Patrick Moulin est un ancien jockey...


...qui a fait carrière sur les chantiers des travaux publiques.

 

Au terme de sa modeste carrière, Quéole d'Hérodière a été envoyée à la saillie au Haras du Saz à Early March. Mais ce dernier n'était pas motivé par cette petite et revêche jument alezane claire, au contraire de son voisin de paddock Dano Mast, beaucoup moins sollicité et toujours prêt à sauter sur tout ce qui bouge. C'est ainsi que Bloane est née, chez Patrick Moulin, le neveu d'André Frémont à qui avait été confiée la mère pleine. Installé à Baracé dans le Maine-et-Loire, Patrick Moulin tout comme son oncle est l'archétype du petit éleveur passionné qui fait la richesse des courses en France et en Anjou en particulier., avec sa vieille merco increvable pour tracter le van ancestral. Ancien jockey sans carrière, reconverti dans les travaux publiques, Patrick Moulin a conservé la passion des courses chevillée au corps. Cavalier en SHR (Société Hippique Rurale), il a acheté un vieux corps de ferme avec 2 hectares autour, du temps où cela ne valait pas tripette, sur les terres sableuses de Rouget le Braconnier, pour toujours avoir une ou deux juments. En quarante ans de carrière d'éleveur, il a eu quelques succès, à Pau avec Lanita, et même à Saint-Cloud avec Adnamick. Mais il n'a jamais pu se permettre d'investur plus d'un mois de salaire dans l'achat d'une jument ou d'une saillie. Alors forcément ça limite les chances ! Jusqu'au jour où...

 


La magnifique tête de Kara Diamond.




... Jusqu'au jour où il a récupéré son ancien élève Bloane après sa carrière, parce qu'à ce moment là l'Ecurie des Mottes devait diminuer sa jumenterie après le décès de Yann Poirier, et parce qu'elle ne se laisse jamais attraper dans le pré ! Vendu en Angleterre, son 1e produit par On Est Bien n'y a rien fait, comme tant d'autres avant lui... J'ai ensuite acheté le même jour de l'automne 2020 ses 2e et 3e produits, deux belles pouliches respectivement par Gentlewave et Diamond Green, deux étalons du Haras du Lion. Au printemps suivant, lors d'une visite, l'ainée Jamaicka a tapé dans l'oeil de François Nicolle, qui travaille avec l'élevage depuis plus de 20 ans. Ce dernier a recruté la pouliche, en compagnie de Jacques Détré.
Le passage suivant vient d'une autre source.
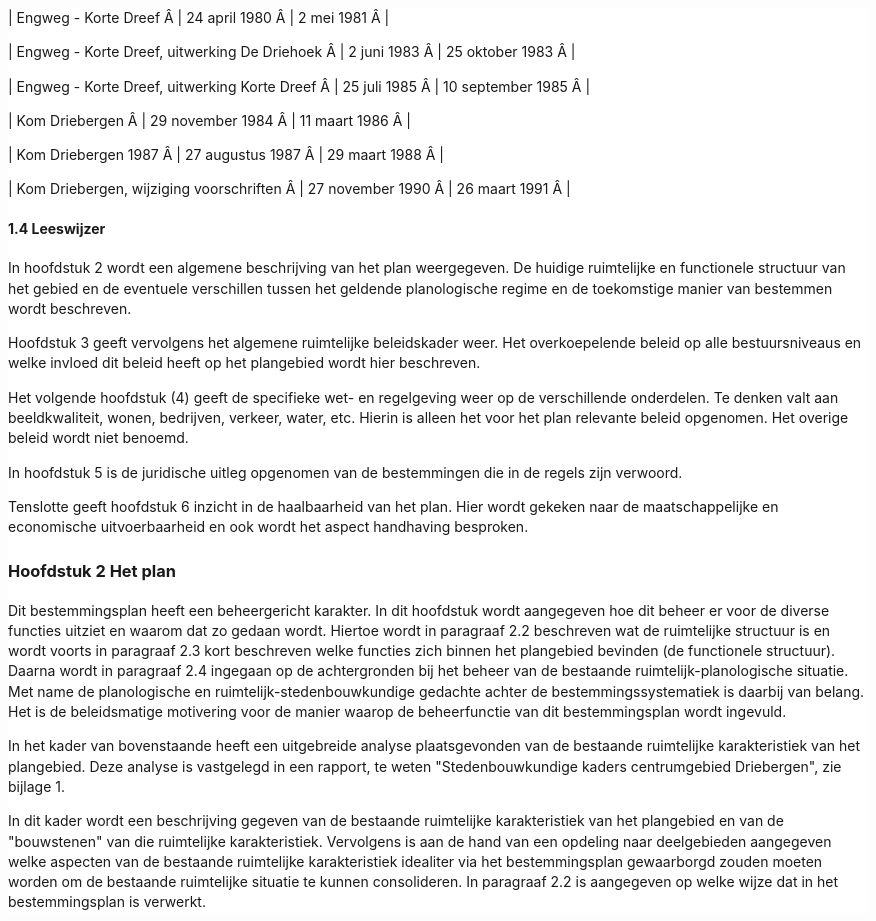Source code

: | Engweg \- Korte Dreef   Â | 24 april 1980   Â | 2 mei 1981   Â |

| Engweg \- Korte Dreef, uitwerking De Driehoek   Â | 2 juni 1983   Â | 25 oktober 1983   Â |

| Engweg \- Korte Dreef, uitwerking Korte Dreef   Â | 25 juli 1985   Â | 10 september 1985   Â |

| Kom Driebergen   Â | 29 november 1984   Â | 11 maart 1986   Â |

| Kom Driebergen 1987   Â | 27 augustus 1987   Â | 29 maart 1988   Â |

| Kom Driebergen, wijziging voorschriften   Â | 27 november 1990   Â | 26 maart 1991   Â |

#### 1\.4 Leeswijzer

In hoofdstuk 2 wordt een algemene beschrijving van het plan weergegeven. De huidige ruimtelijke en functionele structuur van het gebied en de eventuele verschillen tussen het geldende planologische regime en de toekomstige manier van bestemmen wordt beschreven.

Hoofdstuk 3 geeft vervolgens het algemene ruimtelijke beleidskader weer. Het overkoepelende beleid op alle bestuursniveaus en welke invloed dit beleid heeft op het plangebied wordt hier beschreven.

Het volgende hoofdstuk (4\) geeft de specifieke wet\- en regelgeving weer op de verschillende onderdelen. Te denken valt aan beeldkwaliteit, wonen, bedrijven, verkeer, water, etc. Hierin is alleen het voor het plan relevante beleid opgenomen. Het overige beleid wordt niet benoemd.

In hoofdstuk 5 is de juridische uitleg opgenomen van de bestemmingen die in de regels zijn verwoord.

Tenslotte geeft hoofdstuk 6 inzicht in de haalbaarheid van het plan. Hier wordt gekeken naar de maatschappelijke en economische uitvoerbaarheid en ook wordt het aspect handhaving besproken.

### Hoofdstuk 2 Het plan

Dit bestemmingsplan heeft een beheergericht karakter. In dit hoofdstuk wordt aangegeven hoe dit beheer er voor de diverse functies uitziet en waarom dat zo gedaan wordt. Hiertoe wordt in paragraaf 2\.2 beschreven wat de ruimtelijke structuur is en wordt voorts in paragraaf 2\.3 kort beschreven welke functies zich binnen het plangebied bevinden (de functionele structuur). Daarna wordt in paragraaf 2\.4 ingegaan op de achtergronden bij het beheer van de bestaande ruimtelijk\-planologische situatie. Met name de planologische en ruimtelijk\-stedenbouwkundige gedachte achter de bestemmingssystematiek is daarbij van belang. Het is de beleidsmatige motivering voor de manier waarop de beheerfunctie van dit bestemmingsplan wordt ingevuld.

In het kader van bovenstaande heeft een uitgebreide analyse plaatsgevonden van de bestaande ruimtelijke karakteristiek van het plangebied. Deze analyse is vastgelegd in een rapport, te weten "Stedenbouwkundige kaders centrumgebied Driebergen", zie bijlage 1.

In dit kader wordt een beschrijving gegeven van de bestaande ruimtelijke karakteristiek van het plangebied en van de "bouwstenen" van die ruimtelijke karakteristiek. Vervolgens is aan de hand van een opdeling naar deelgebieden aangegeven welke aspecten van de bestaande ruimtelijke karakteristiek idealiter via het bestemmingsplan gewaarborgd zouden moeten worden om de bestaande ruimtelijke situatie te kunnen consolideren. In paragraaf 2\.2 is aangegeven op welke wijze dat in het bestemmingsplan is verwerkt.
Kara Diamond a été débourrée yearling par Eric Aubrée au Haras de la Placière puis travaillé aux Ecuries de la Ridaudière par David Lumet. Ce dernier m'a tout de suite dit d'elle que c'était une machine à galoper. D'ailleurs, François Nicolle m'avait dit en février qu'elle était sa meilleure pouliche de 3 ans. Seulement placée lors de ses 2 premières sorties, elle a gagné 2 courses très facilement à la fin du 1e semestre sitôt qu'elle fut remise du fameux virus qui a touché l'écurie.

 


François Nicolle et Jacques Détré. (photo APRH)

 

Entre temps, la 1ère association entre l'Ecurie des Mottes et la casaque Détré s'était soldée par une victoire en débutant de Jamaicka à Dax. La soeur cadette Kara Diamond a logiquement suivi le même chemin. Elle est ainsi partagée entre Jacques Détré et ses deux fils Patrice et Romain, l'Ecurie des Mottes et François Nicolle, tout comme les 2 produits suivants de Bloane, un yearling de Gary du Chênet et un foal d'Hunter's Light. A noter que Jamaicka, blessée après sa 2e sortie, a été soignée patiemment et va reprendre le chemin de l'entrainement à la fin de l'année. D'ici là, Patrick Moulin se sera sûrement relevé de son fauteuil. Quant à Kara Diamond, elle va désormais se diriger directement vers le Prix Bournosienne (Gr.2), le Prix de Diane d'Auteuil.